The Governor also announced that the state will regulate the sale of Delta 8. Delta 8 contains THC, but at a lower level than marijuana. It is not a controlled substance in Kentucky nor under federal law, and a court has ruled that it is legal in Kentucky.

“Right now, there are no checks on how it is packaged and sold. We must establish a regulatory structure to ensure that Delta 8 is sold and purchased safely in the commonwealth,” Beshear said. “The structure can and will also serve as a template for when the General Assembly fully legalizes medical cannabis. That means we can learn in real-time, train our people and be ready to go.”

The executive orders come after Gov. Beshear formed the Team Kentucky Medical Cannabis Advisory Committee in June to travel the state and listen to Kentuckians’ views on the topic after the state legislature failed to pass legislation earlier this year.

Kerry Harvey, co-chair of the committee and secretary of the Justice and Public Safety Cabinet said, “Our committee met good people all across the commonwealth who are suffering from terrible chronic conditions that are relieved by medical cannabis. This is real-world experience, not conjecture. The Governor’s action will improve the quality of life for these Kentuckians, but more should be done in the coming legislative session.”

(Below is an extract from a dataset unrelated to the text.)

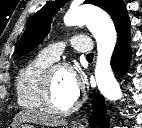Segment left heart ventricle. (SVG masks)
<instances>
[{"label":"left heart ventricle","mask_w":142,"mask_h":128,"mask_svg":"<svg viewBox=\"0 0 142 128\" xmlns=\"http://www.w3.org/2000/svg\"><path fill=\"white\" fill-rule=\"evenodd\" d=\"M68 70L57 69L53 75L52 95L54 104L61 109L70 107L77 98L78 91L68 81Z\"/></svg>","instance_id":"left-heart-ventricle-1"}]
</instances>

Military veterans attending the town halls emphasized the benefits of cannabis in reducing PTSD symptoms. Some described the inability to sleep because of the disorder, while others reported being prescribed numerous medications to ease pain, treat anxiety, sleep or move their joints fully.

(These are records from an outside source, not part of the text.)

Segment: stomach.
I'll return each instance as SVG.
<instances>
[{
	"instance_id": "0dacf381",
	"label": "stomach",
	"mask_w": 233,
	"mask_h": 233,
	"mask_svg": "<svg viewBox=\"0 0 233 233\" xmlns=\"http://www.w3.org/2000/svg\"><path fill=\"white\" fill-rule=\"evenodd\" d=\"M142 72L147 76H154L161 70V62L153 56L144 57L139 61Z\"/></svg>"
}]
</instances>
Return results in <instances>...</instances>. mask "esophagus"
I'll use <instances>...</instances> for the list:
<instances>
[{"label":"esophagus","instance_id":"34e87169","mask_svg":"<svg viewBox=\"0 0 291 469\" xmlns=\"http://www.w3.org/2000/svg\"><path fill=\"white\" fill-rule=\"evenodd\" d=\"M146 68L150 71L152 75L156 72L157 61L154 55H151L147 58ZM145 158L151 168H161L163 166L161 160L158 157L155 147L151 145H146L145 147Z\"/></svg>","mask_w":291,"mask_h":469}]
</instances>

Craig Manley, a small business owner from McCracken County, said “Medical marijuana is a way to ease pain without messing with your body. Prescription pain killers and alcohol are dangerous in the construction business, like mine. However, if someone takes THC at night for the pain, they come to work rested and ready to work. I am very conservative and both sides should want to help people. This should have nothing to do with your views politically.”

In addition to the town hall meetings, the state’s medical cannabis website allowed Kentuckians to submit their opinions online. The website received 3,539 comments, 98.64% of which expressed support for legalizing medical cannabis in Kentucky, according to Beshear.

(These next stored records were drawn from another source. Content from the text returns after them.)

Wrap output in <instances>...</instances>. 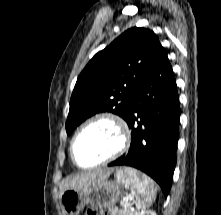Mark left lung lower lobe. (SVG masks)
Wrapping results in <instances>:
<instances>
[{
  "mask_svg": "<svg viewBox=\"0 0 221 215\" xmlns=\"http://www.w3.org/2000/svg\"><path fill=\"white\" fill-rule=\"evenodd\" d=\"M180 113L174 73L162 47L128 104L125 121L132 130L129 152L108 166L143 171L167 197L176 166Z\"/></svg>",
  "mask_w": 221,
  "mask_h": 215,
  "instance_id": "0a47b994",
  "label": "left lung lower lobe"
}]
</instances>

Visit for a list of advisory team members, which includes Kentuckians with experience in health care, treatment of opioid use disorder and other diseases of addiction, law enforcement, criminal justice and advocacy for medical cannabis. 

A total of 37 states, the District of Columbia, Guam, Puerto Rico, and the U.S. Virgin Islands allow cannabis for medical use by qualified individuals. In May 2021, Alabama legalized medical cannabis. This year, Mississippi and Rhode Island did the same. Kentucky’s neighboring states of Ohio, Illinois, Missouri and West Virginia have legalized medical cannabis.

“This is not a red or blue issue,” Beshear said. “It is about our people and helping those who are in pain and suffering.”